Too many people are trying to learn about seasoning but they miss the main meal! Spend time learning what language can tell you about truth and deception. Learn how to communicate effectively and build rapport with people. Learn how to question people properly and enhance their memory rather than distort it. Learn how memory works. Learn what truth looks like. Learn, or unlearn, what behavioral indicators may indicate deception. Learn how your mind hears what it wants and misses what it needs…and learn how to overcome that dilemma. Learn the difference between a strong and weak denial. Learn what commitment in language looks like and understand how and why people may veer from it. Learn the power of “I” and how important “we” may be in crimes. Learn to listen…really listen to people. Learn to find the holes in a person’s story and how to effectively evaluate the significance of them. Learn how people try to conceal their lies through language without realizing that the language they use highlights their lies. Learn that “didn’t” and “wouldn’t” are not the same, which is true of “never” and “no” as well.

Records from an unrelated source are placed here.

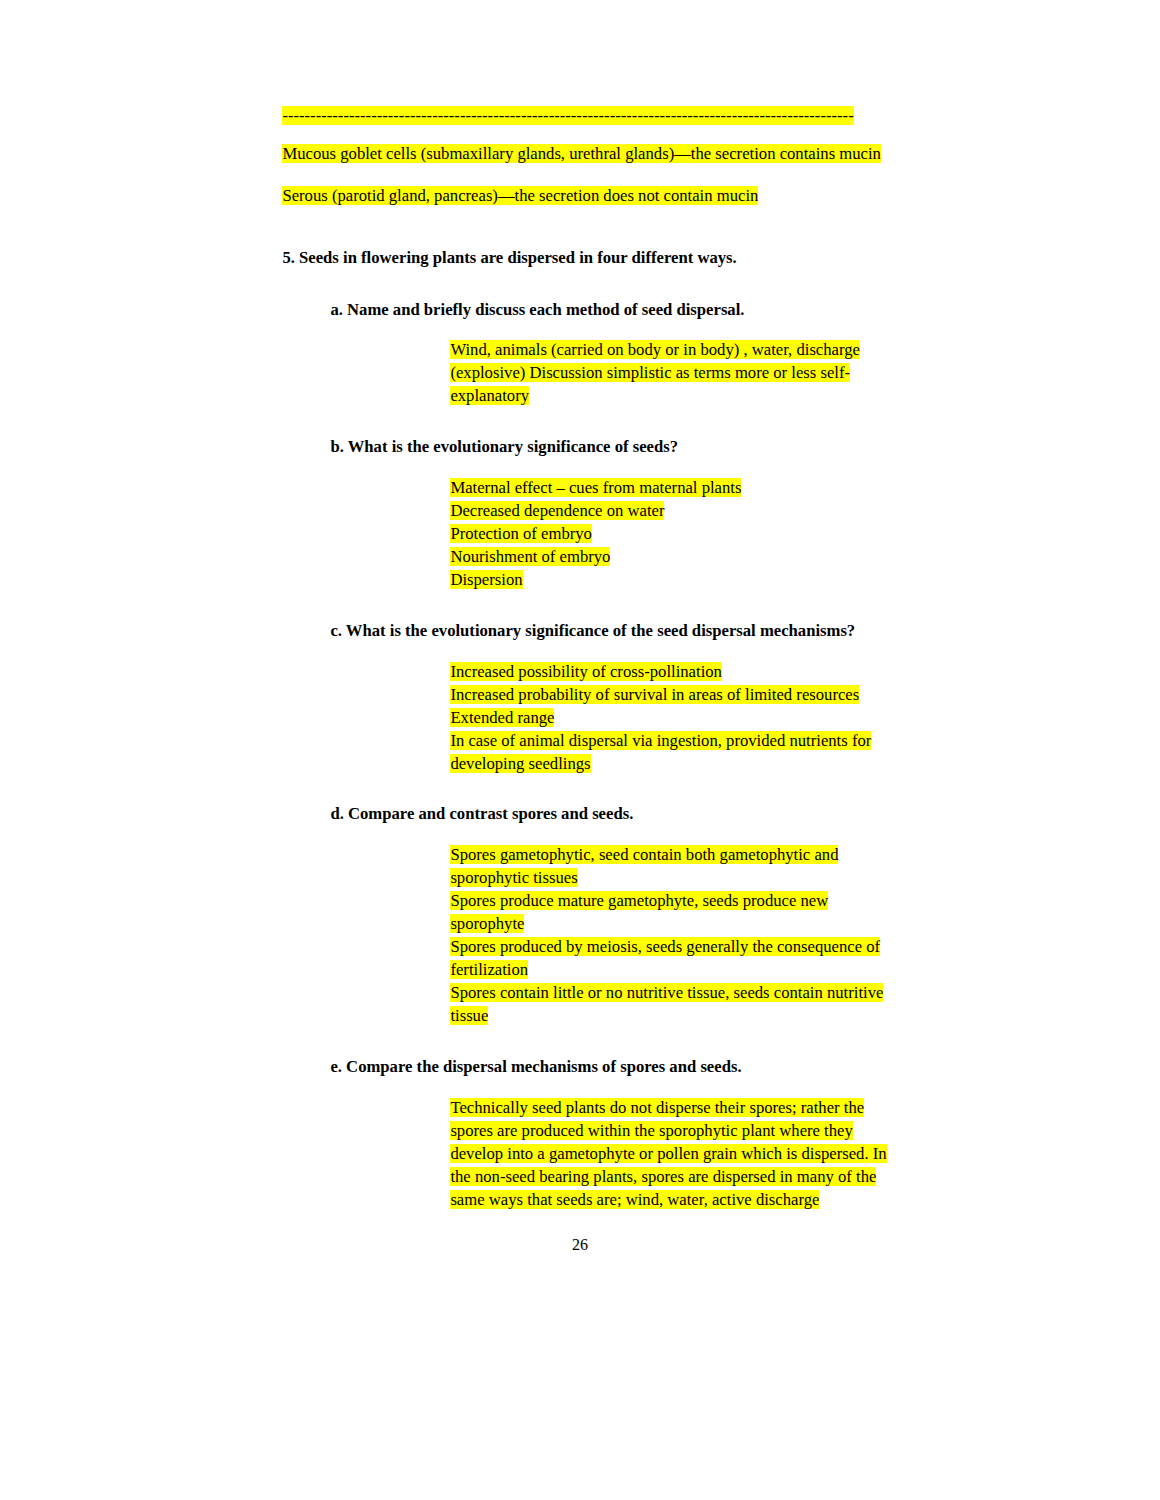-------------------------------------------------------------------------------------------------------
Mucous goblet cells (submaxillary glands, urethral glands)—the secretion contains mucin
Serous (parotid gland, pancreas)—the secretion does not contain mucin
5. Seeds in flowering plants are dispersed in four different ways.
a. Name and briefly discuss each method of seed dispersal.
Wind, animals (carried on body or in body) , water, discharge (explosive) Discussion simplistic as terms more or less self-explanatory
b. What is the evolutionary significance of seeds?
Maternal effect – cues from maternal plants
Decreased dependence on water
Protection of embryo
Nourishment of embryo
Dispersion
c. What is the evolutionary significance of the seed dispersal mechanisms?
Increased possibility of cross-pollination
Increased probability of survival in areas of limited resources
Extended range
In case of animal dispersal via ingestion, provided nutrients for developing seedlings
d. Compare and contrast spores and seeds.
Spores gametophytic, seed contain both gametophytic and sporophytic tissues
Spores produce mature gametophyte, seeds produce new sporophyte
Spores produced by meiosis, seeds generally the consequence of fertilization
Spores contain little or no nutritive tissue, seeds contain nutritive tissue
e. Compare the dispersal mechanisms of spores and seeds.
Technically seed plants do not disperse their spores; rather the spores are produced within the sporophytic plant where they develop into a gametophyte or pollen grain which is dispersed. In the non-seed bearing plants, spores are dispersed in many of the same ways that seeds are; wind, water, active discharge
26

And lastly, not only do you have to learn how to identify deception effectively, you also have to know how to get them to the truth. This is just a fraction of information about the steak (words/language) that you need to learn to be a highly proficient interviewer or interrogator. Once you have that as a solid skill-set, then you should start learning about the seasoning (body language, microexpressions, totality, etc), but not before. If you worry about or pay too much attention to the seasoning but you don’t know enough about the steak, you may end up going hungry!